3. Do: Hold Tightly To Your Beliefs, But Be Open To Data

“I’m a fan of the concept of strong convictions, weakly held,” said Ware. “You should fight for what you believe to be right but also be constantly listening to data to inform your view. And when data proves your hypothesis wrong you should be open to adjusting.”

4. Don’t: Ignore Even The Smallest Details

A major red flag is “a founder who doesn’t know every single element of her market,” said Ware. “If you don’t obsess over the unsexy details, you’re not going to do well when business gets complicated.”

5. Do: Go Into Retail Even Without Retail Experience

An outsider viewpoint can be valuable during a startup process, said Ware: “First principles thinking most often comes from outside the industry, simply because these people have no existing biases informing their view on how things are done. The counter to this point is that to move quickly in an industry, some insider knowledge is helpful, for example navigating protectionist barriers like regulatory challenges.”

The opportunity for retail entrepreneurs to access venture capital is real, said Ware in an interview with Retail TouchPoints: “The past couple of years saw huge sums of money invested in companies solely to allow them to approach markets with negative gross margins. Huge venture investment allowed them to sell things for less than they cost to produce,” he said. “Thanks to a realistic IPO market, this has finally subsided. Investment and company creation has by no means slowed, it’s just become less flashy.”

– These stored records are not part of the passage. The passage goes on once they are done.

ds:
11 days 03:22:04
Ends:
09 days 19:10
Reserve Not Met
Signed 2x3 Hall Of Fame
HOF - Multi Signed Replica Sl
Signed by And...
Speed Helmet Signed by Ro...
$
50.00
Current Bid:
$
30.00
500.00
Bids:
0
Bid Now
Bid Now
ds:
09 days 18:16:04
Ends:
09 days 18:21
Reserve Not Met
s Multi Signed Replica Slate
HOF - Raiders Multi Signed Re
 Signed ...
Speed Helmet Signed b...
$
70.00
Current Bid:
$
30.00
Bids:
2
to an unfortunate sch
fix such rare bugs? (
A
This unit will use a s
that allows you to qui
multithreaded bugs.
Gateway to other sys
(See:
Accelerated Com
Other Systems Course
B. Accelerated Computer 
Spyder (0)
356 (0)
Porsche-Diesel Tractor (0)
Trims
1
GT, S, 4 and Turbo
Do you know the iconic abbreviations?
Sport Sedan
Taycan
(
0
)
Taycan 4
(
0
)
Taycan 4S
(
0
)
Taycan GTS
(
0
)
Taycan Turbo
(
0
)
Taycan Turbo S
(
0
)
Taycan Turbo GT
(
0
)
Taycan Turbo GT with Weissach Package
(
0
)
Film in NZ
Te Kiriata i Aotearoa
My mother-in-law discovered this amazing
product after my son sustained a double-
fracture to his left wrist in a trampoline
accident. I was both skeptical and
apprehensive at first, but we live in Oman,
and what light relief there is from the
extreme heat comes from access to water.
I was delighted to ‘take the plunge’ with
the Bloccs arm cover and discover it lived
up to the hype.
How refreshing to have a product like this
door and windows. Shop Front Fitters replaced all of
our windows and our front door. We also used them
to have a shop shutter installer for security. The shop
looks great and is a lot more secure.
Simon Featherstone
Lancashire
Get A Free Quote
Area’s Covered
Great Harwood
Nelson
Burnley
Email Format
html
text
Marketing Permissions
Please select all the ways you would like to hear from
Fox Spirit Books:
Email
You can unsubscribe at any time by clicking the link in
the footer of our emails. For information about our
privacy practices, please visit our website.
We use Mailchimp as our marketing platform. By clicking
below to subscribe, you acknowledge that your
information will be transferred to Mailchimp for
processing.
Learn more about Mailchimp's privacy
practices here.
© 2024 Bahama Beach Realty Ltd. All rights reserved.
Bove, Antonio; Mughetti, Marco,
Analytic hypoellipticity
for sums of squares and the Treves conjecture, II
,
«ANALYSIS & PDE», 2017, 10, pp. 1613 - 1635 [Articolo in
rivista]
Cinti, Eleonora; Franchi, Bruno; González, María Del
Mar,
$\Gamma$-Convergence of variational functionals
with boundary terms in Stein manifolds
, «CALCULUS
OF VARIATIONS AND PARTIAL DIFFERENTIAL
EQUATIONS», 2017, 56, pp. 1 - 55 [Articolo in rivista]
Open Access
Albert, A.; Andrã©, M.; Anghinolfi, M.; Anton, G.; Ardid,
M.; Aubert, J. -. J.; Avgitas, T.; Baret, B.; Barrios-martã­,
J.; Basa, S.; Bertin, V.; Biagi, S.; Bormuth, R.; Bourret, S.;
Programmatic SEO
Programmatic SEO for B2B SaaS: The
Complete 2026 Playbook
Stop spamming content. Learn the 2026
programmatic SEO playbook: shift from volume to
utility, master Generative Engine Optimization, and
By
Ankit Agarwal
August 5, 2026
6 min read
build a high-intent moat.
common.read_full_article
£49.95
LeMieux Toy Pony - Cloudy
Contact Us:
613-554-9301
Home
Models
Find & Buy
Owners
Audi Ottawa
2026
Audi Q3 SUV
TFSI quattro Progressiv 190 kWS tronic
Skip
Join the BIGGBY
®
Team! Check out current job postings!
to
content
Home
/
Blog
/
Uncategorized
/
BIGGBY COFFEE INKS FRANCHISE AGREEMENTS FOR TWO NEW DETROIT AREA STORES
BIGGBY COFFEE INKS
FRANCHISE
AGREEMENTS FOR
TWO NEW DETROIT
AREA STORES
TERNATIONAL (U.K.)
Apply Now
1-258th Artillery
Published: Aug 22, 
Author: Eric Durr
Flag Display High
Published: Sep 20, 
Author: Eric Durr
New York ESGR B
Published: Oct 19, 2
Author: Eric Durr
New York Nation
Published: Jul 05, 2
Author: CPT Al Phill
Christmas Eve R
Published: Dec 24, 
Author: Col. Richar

Changing VCs’ Ideas About Retail Technology

Some of the VCs’ traditional distaste for retail may be based on outdated ideas about the industry. “I used to work with a VC focusing on startups, and they hated retail, because there’s a long sales cycle and retailers are remarkably risk-averse when it comes to technology,” said Brian Kilcourse, Partner at RSR Research, in an interview with Retail TouchPoints.

Even so, both entrepreneurs and VCs were (and remain) attracted by the industry’s multiplier factor. “The number of occurrences for a piece of technology in a retail environment can be measured in the hundreds, thousands or millions,” said Kilcourse. “The reasoning goes that even if a company is off by 50%, the potential market is still a massive number.”

Yet this multiplier factor can also be as dangerous as it is attractive. As an example, Kilcourse noted that many companies making Electronic Shelf Labels (ESLs) have fallen victim to looking at retail with rose-colored glasses. “The roadside is littered with the carcasses of dead companies that fell in love with the multiplier factor of ESLs. They saw the Total Available Market as having the potential to sell hundreds of millions of labels, so even if they got a small percentage it would be a bonanza,” he said. “This ignored the many operational reasons retailers have not jumped on the ESL bandwagon, which still exist today. For some companies, the multiplier factor is like heroin to a junkie.”